Chances are you’ve got so many people who need access to your virtual private network (VPN) today, you’re probably wondering why they’re even called “private” networks anymore. While the user population will always include the traditional full-time employee using a company-issued device at the office, that population now includes a growing remote workforce (expected to make up 72 per cent of all U.S. workers by 2020), as well as users who are external to the company, such as key trusted contractors. They may be using the VPN to access applications and other resources that live both in the cloud and on-premises, and they may be using a variety of devices—including their own personal mobile devices—to do it.
That’s fine as far as giving people the tools they need to work for or with your organization, but it also increases identity risk. How can you be sure the person who’s trying to access resources through a personal mobile device is really the employee who owns the device? Or that the contractor you’ve entrusted with access isn’t sharing that access inappropriately with others in their organization? A simple username/password combination doesn’t provide a high level of assurance that someone who wants to connect to the VPN is who they say they are and is entitled to the access they seek.
Tackling these challenges requires a fundamental transformation of secure access beyond passwords. Multi-factor authentication addresses today’s VPN access challenges, but it must be the right solution to provide the identity assurance you need and the simple, convenient access users want—no matter where they are, or what devices they’re using. It helps to keep in mind these three key criteria when selecting a multi-factor authentication solution.
- Risk Analytics to Power Accurate Access Decisions
Look for a multi-factor authentication solution that can discern when access risk is high and when it’s not, and respond accordingly. That requires a solution with capabilities for user behavior analytics and machine learning, along with the ability to understand the context for access requests and to take into account relevant threat intelligence. Having this type of information makes it possible to step up authentication only when access risk is high enough to warrant it, rather than inconveniencing low-risk users with requests for additional authentication.

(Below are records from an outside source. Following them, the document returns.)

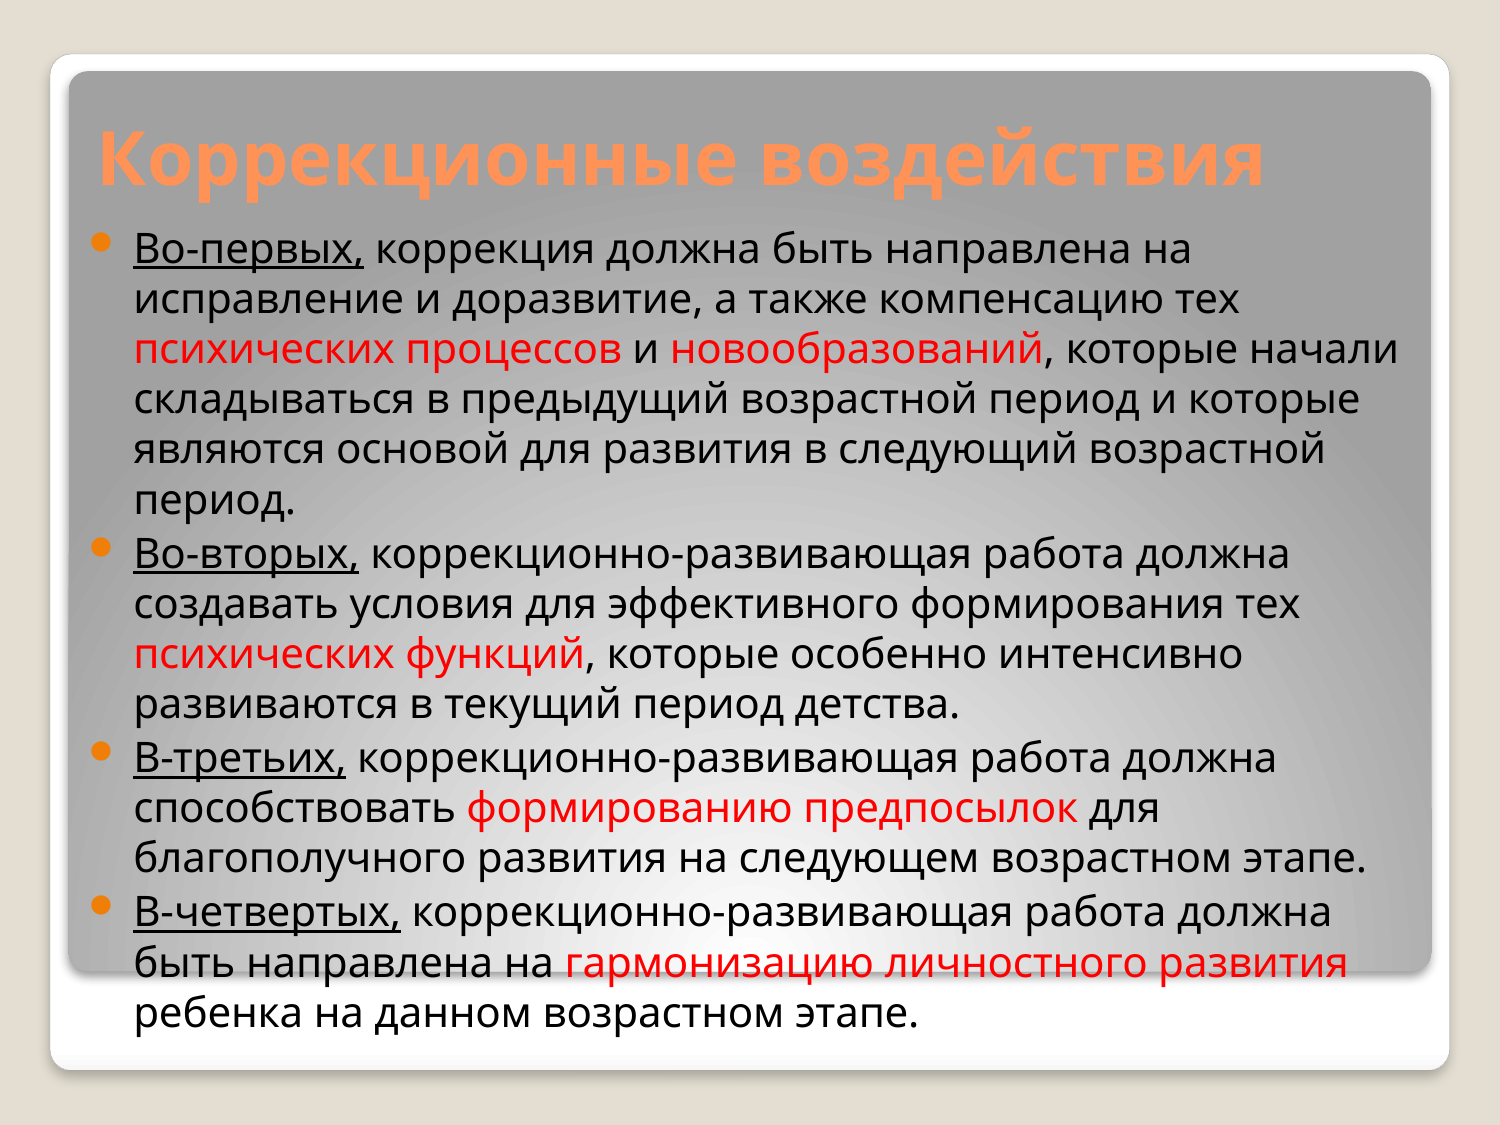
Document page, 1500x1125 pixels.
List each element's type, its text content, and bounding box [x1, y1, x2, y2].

title Коррекционные воздействия [82, 35, 1425, 152]
list Во-первых, коррекция должна быть направлена на исправление и доразвитие, а также компенсацию тех психических процессов и новообразований, которые начали складываться в предыдущий возрастной период и которые являются основой для развития в следующий возрастной период. Во-вторых, коррекционно-развивающая работа должна создавать условия для эффективного формирования тех психических функций, которые особенно интенсивно развиваются в текущий период детства. В-третьих, коррекционно-развивающая работа должна способствовать формированию предпосылок для благополучного развития на следующем возрастном этапе. В-четвертых, коррекционно-развивающая работа должна быть направлена на гармонизацию личностного развития ребенка на данном возрастном этапе. [58, 152, 1442, 1055]
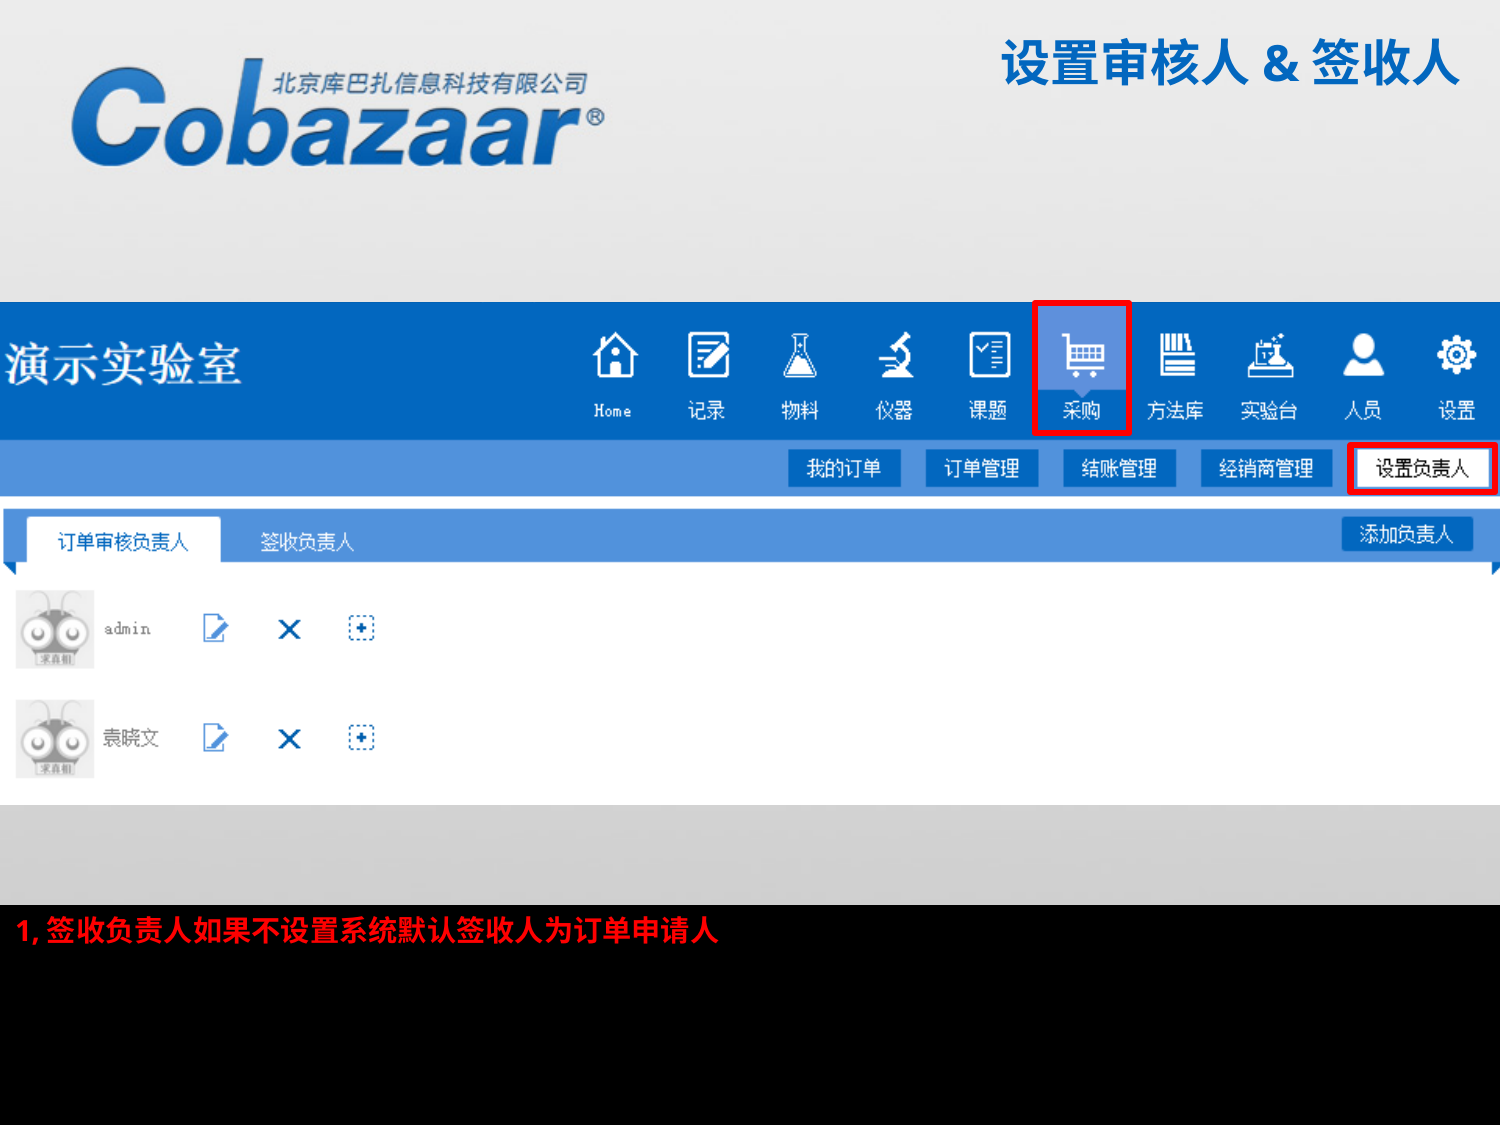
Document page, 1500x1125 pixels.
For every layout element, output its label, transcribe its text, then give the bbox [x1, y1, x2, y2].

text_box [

- Multiple Authentication Options for a Variety of Users
All those employees, remote workers, contractors and others who are working at the office, at home, in coffee shops and on aeroplanes need to have an easy way to securely access resources through the VPN. However, having them all do it the same way isn’t the answer. Depending on who they are, where they are and what they’re doing, users will find some authentication options preferable to others. Look for a multi-factor authentication solution that offers a variety of secure choices: mobile push-to-approve, one-time passcodes, biometrics, and hardware and software tokens. Having a variety of options is one of the keys to enabling convenient access to the VPN without compromising security.
- One Multi-Factor Authentication Solution for Different Types of Access
Spare yourself the grief of having different multi-factor authentication solutions for VPN access and other types of access—access to third-party applications in the cloud, for example. If you’re adopting multi-factor authentication for the first time, look for a solution that can be extended beyond VPN access to other access scenarios, so that users can enjoy a single, seamless access experience and you only have a single solution to manage. If you’re already using multi-factor authentication for secure VPN access, find out if the solution you have can be used for other types of access. If not, consider a change to one that can.
A password-based solution to secure access to the VPN simply can’t give you the identity assurance you need to be confident that users are who they say they are. For that, you need an approach that transforms secure access—by going beyond passwords to encompass multi-factor authentication, and by making multi-factor authentication both secure and convenient.